Este livro que, como um dos autores afirma, não pretende fazer o retrato de pessoas que eventualmente se poriam em bicos de pés, a reclamar a sua parte de gloria militar, vale pelo contributo franco, desempoeirado com que se descreve um processo exemplar (o da Guiné) e como sem mesmo eles contarem isso teve consequências nas outra partes de África onde, igualmente, outas centenas de milicianos cpnseguiram ,de certa maneira apor a sua pequena contribuição "revolucionária" (eu prefiro dizer, "cidadã, civilizada, humana) a um processo que não foi fácil mesmo se (e ao contrário do que parece transparecer em alguns depoimentos) as teses ditas spinolistas (e "neo-coloniais") já não tivessem, realmente, pernas para andar. Faço parte dos que pensam que Spinola e um par de dirigentes políticos que pensaram uma outra solução para as guerras africanas chegaram já demasiado tarde. tivessem eles podido oferecer essa alternativa nos princípios de 60 e talvez as coisas puderiam ter sido ligeiramente diferentes. Porém, tenho como certo que a teoria do "tamanho do nariz de Cleópatra" é apenas uma vaga teoria sem possibilidades de se poder comprovar. A ideia de uma federação luso africana nunca passou de uma ligeira conversa de amigos sem substância nem defensores que pudessem modificar a política do Estado Novo.

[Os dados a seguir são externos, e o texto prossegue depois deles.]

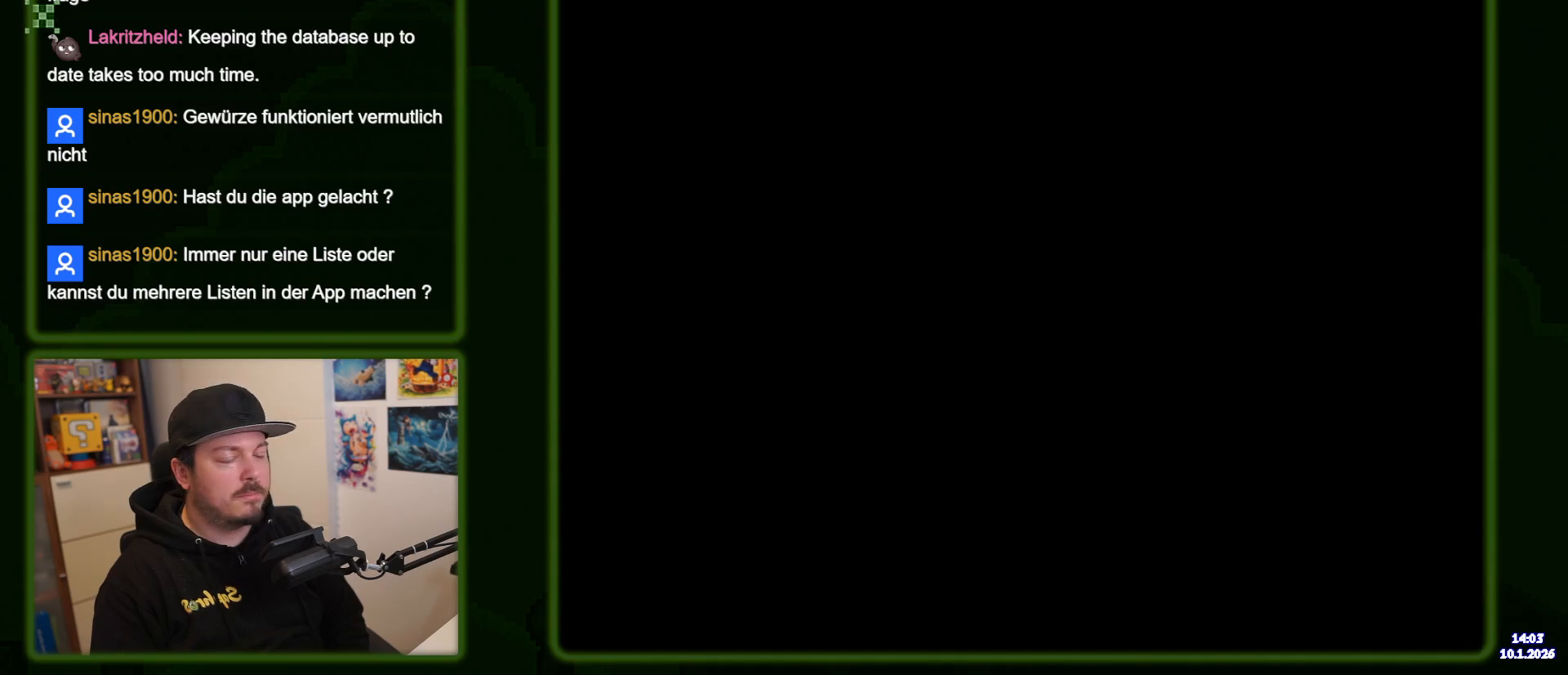
{"buttons": ["X"], "events": []}
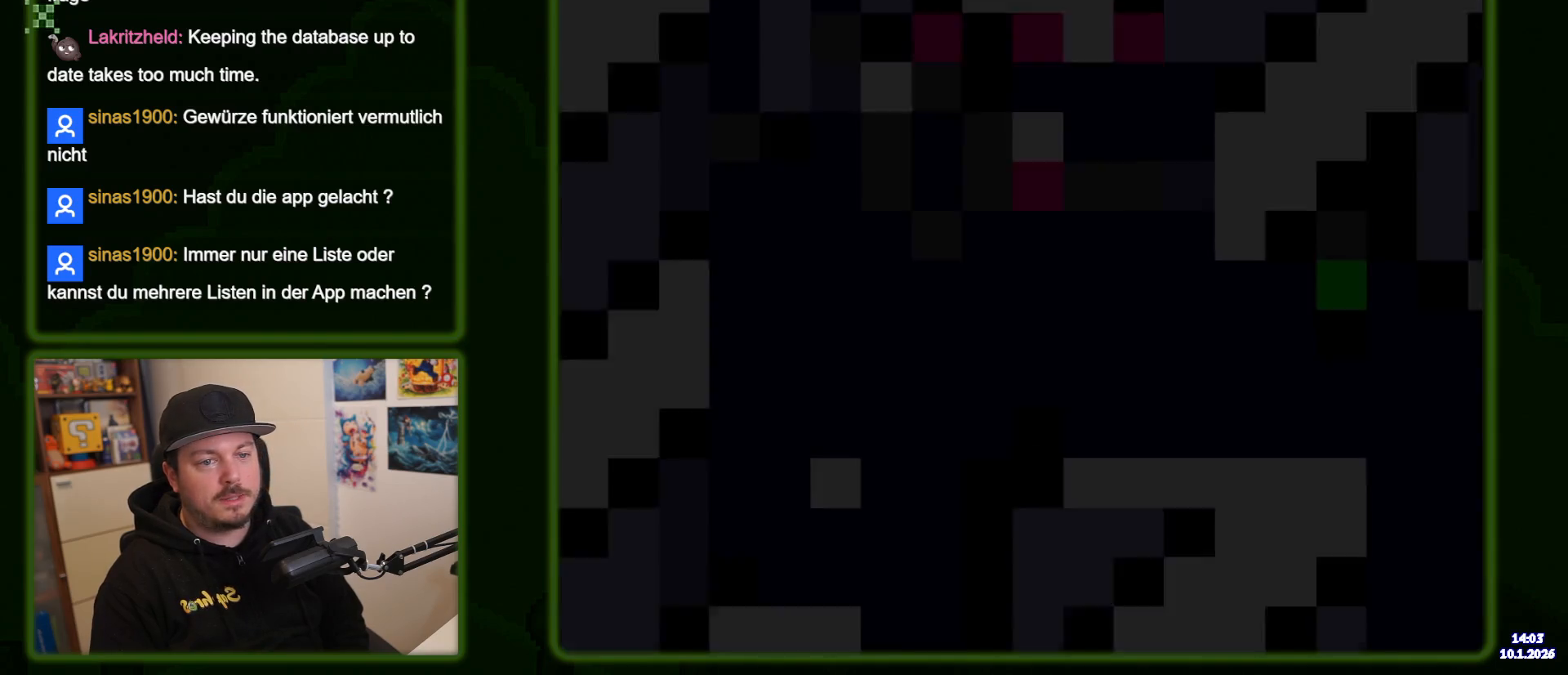
{"buttons": ["X"], "events": []}
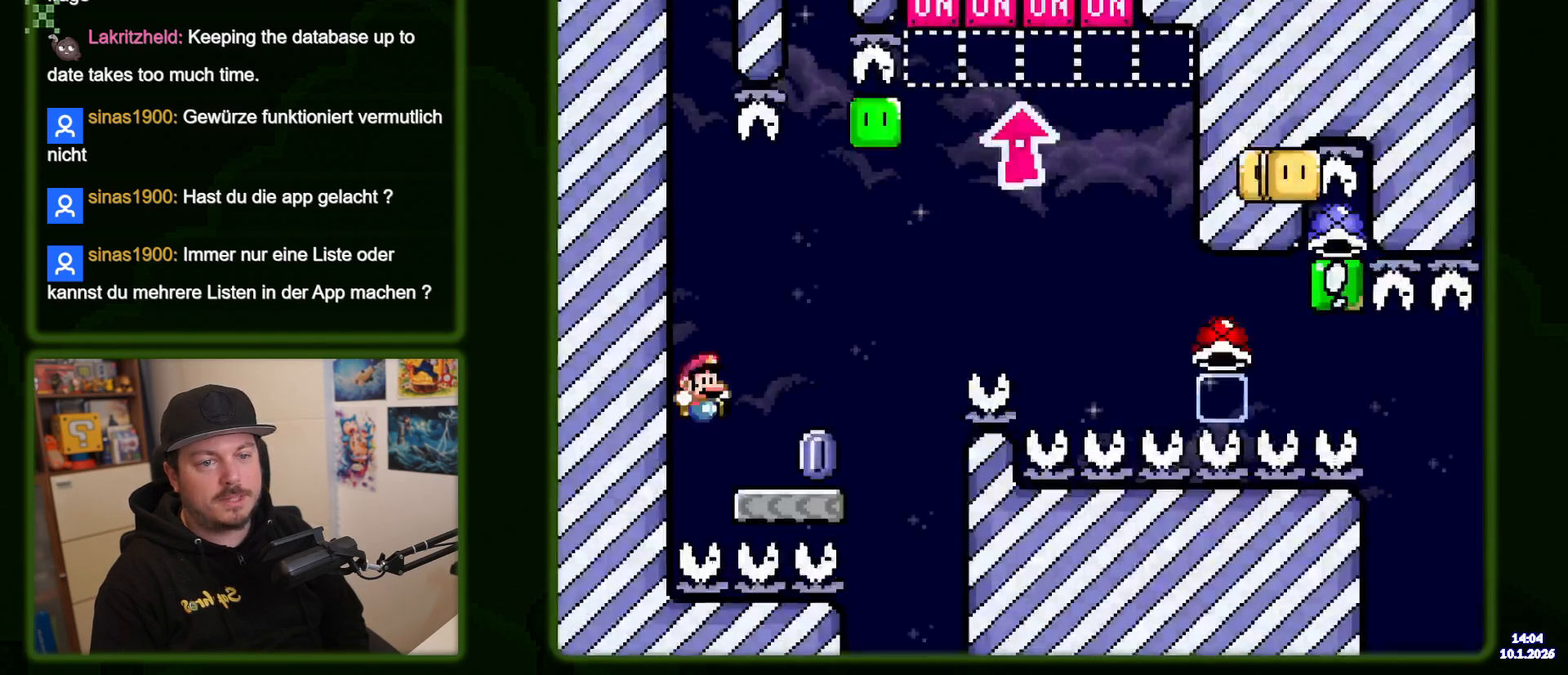
{"buttons": ["X"], "events": []}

A História é o que é, os factos tem muita forç e Spínola mesmo eleito Presidente da República já não tinha mão no MFA e menos ainda nos partidos políticos. Isto sem falar na "rua" onde a única exigência ouvida éra o regresso imediato da tropa, dos pais, dos filhos, dos maridos e dos irmãos que, corriam naturalmente o risco de perecer por uma causa que já não tinha defensores suficiente para não falar de aliados.
(a este propósito não resisto a lembrar, outra vez mais, que logo nos primeiros dias de democracia e liberdade, houve uma greve (dos CTT se bem me lembro= para a qual foram despachados dois outros amigos meus, milicianos, também de Coimbra. Recusaram-se a "matar" a greve e foram obviamente presos. Chamavam-se eles Anjos e Marvõ , vinham da crise de 69 e o país cobriu-se de inscrições ((Anjos Marvão / Libertação))

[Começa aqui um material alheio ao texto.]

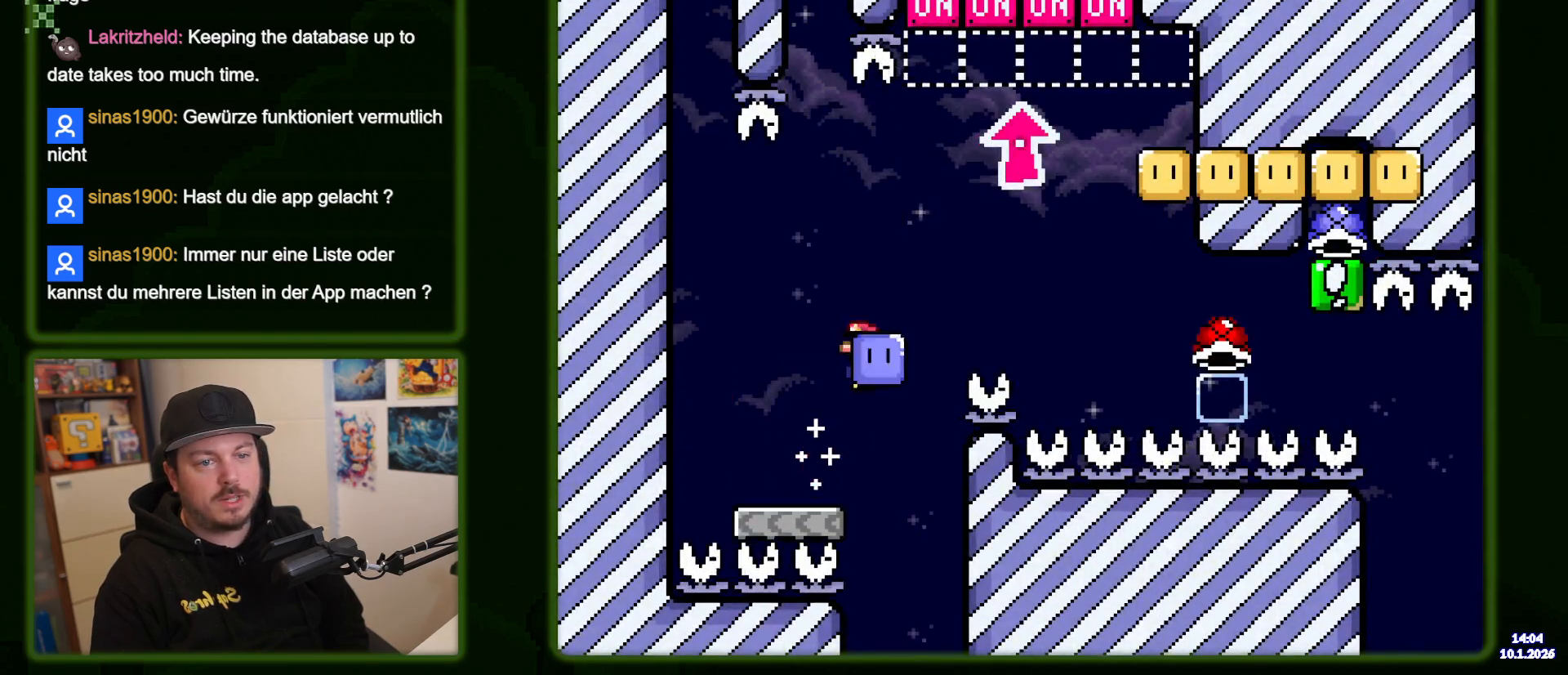
{"buttons": ["X"], "events": [[200, "X", "up"], [300, "X", "down"]]}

É verdade que há um par de livros que cobrem não só uma parte da Resistência ao Regime do Estado Novo mas que referem actos, gestos, situações que, de certo modo foram, também eles, parte do ar subversivo que, apesar de tudo animava o pequeno contingente da Oposição que sempre existiu, resistiu e padeceu. Porém, na escassa e cada vez mais distante memória colectiva, no encanitado debate político que, à boleia de Abril (sem culpa deste) se tem levado a cabo, perpassa finalmente um desconhecimento da realidade portuguesa, dos anos de chumbo e fica apenas a ideia altamente redutora que duas centenas de oficiais do quadro entenderam a certa altura correr com um Governo que já era m cadáver à espera de certidão de óbito.
Como dizia o sr marquês de Pombal, "um homem mesmp morto necessita de quatro para o tirarem de casa"
Um Governo mesmo naagonia precisou de quatro tiros na parede do quartel do Carmo para perceber que já não existia.
E é bom lembrar que mesmo antes desses qatro tiros o pequeno mas heróico destacamento de Salgueiro Maia estava já acompanhado de uma enorme multidão de paisanos que (suponho) sabiam quese as coisas dessem para o torto deixariam ali umas largas dezenas de mortos e feridos.
Também esses meus amigos, na Guiné, no Porto e em toda a a parte sabiam que arriscavam muito . Mas não titubearam. Ninguém conhece os seus nomes mas na hora da verdade é bom que alguém recorde que eles estiveram onde foi preciso
Um forte, comovido e imenso abraço velhos companheiros de há cinco seis décadas. Estamos vivos!